I'm stuck with this problem:
Show that $a=11...111$ is not the sum of two perfect squares. That is to say, there are no pair of integers ($b$ , $c$) so that $b^2+c^2=a$. I think I am supposed to use equivalence classes in some way, but I do not know how to approach it.
Since $a$ is odd, $b$ and $c$ have different parity: $b$ is even and $c$ is odd, say.
Then $b^2+c^2\equiv 1\pmod 4$, but $a\equiv 3\pmod 4$.
In fact, no sum of two squares ends with $11$.
It's easy to prove that every perfect square numbers, when is divided by 4, the remainder must be 0 or 1. And now the solution is clear.

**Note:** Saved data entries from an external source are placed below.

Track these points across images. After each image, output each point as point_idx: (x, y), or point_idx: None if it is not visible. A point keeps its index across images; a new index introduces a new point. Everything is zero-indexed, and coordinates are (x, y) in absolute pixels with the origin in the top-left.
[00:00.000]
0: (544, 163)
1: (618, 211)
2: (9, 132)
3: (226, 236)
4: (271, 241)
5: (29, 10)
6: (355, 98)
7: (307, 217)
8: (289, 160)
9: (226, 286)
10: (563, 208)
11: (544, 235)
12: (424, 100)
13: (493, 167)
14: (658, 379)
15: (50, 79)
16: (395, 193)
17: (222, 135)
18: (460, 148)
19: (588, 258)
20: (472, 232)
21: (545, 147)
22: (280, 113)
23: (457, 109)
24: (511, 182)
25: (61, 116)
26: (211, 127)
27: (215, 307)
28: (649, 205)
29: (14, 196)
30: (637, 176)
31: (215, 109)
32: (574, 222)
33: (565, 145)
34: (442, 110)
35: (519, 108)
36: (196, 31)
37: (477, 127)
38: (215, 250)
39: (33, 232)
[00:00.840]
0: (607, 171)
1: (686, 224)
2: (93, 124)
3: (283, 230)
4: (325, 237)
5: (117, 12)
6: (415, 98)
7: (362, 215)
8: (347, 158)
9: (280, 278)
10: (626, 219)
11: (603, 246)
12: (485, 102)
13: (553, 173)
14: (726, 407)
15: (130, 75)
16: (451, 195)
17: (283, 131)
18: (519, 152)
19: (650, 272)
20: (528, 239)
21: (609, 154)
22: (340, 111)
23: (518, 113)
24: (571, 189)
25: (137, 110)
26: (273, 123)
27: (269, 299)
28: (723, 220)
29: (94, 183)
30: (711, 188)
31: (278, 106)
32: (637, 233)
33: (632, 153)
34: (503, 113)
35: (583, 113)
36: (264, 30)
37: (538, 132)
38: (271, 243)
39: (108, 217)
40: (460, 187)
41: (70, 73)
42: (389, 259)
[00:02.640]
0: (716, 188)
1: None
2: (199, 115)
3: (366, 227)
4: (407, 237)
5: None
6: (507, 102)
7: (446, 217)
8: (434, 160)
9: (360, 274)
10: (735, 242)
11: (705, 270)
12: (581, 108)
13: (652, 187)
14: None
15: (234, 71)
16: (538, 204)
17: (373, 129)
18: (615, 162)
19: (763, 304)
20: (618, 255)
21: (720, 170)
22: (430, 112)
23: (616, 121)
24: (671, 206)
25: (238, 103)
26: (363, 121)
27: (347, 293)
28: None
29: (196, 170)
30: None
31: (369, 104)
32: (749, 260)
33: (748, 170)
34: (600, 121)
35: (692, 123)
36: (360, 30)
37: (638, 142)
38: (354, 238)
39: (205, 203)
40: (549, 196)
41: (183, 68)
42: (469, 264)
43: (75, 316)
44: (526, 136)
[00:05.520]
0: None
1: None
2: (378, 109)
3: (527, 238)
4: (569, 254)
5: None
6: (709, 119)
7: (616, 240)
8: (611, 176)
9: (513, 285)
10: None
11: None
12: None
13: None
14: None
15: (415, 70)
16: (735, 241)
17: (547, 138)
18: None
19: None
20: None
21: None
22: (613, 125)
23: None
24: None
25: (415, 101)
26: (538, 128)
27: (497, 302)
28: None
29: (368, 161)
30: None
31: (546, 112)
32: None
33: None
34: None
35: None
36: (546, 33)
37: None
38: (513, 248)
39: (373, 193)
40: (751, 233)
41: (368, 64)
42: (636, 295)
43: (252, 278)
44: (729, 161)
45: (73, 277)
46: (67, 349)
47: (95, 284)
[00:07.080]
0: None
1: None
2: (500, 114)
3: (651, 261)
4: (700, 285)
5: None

$a$ is also not the sum of three perfect squares once it ends in at least three digits (all $1$). As $1000$ is divisible by $8,$ we then have $$ a = bcdefgh111 = 1000 w + 111 \equiv 7 \pmod 8 $$
$$a = \underbrace{1111\dots11}_{n} = \sum^{n-1}_{k=0}10^k= \frac{10^{n}-1}{9} $$
$$\frac{10^{n}-2}{9} +\frac{1}{9} = $$
$$\underbrace{\left(\frac{\sqrt{10^{n} - 2}}{3}\right)^2}_{b^2}+\underbrace{\left(\frac{1}{3}\right)^2}_{c^2}= a$$ $$b, c \notin \mathbb{Z}$$
Also $a$ is not the sum of two perfect squares. $\Box$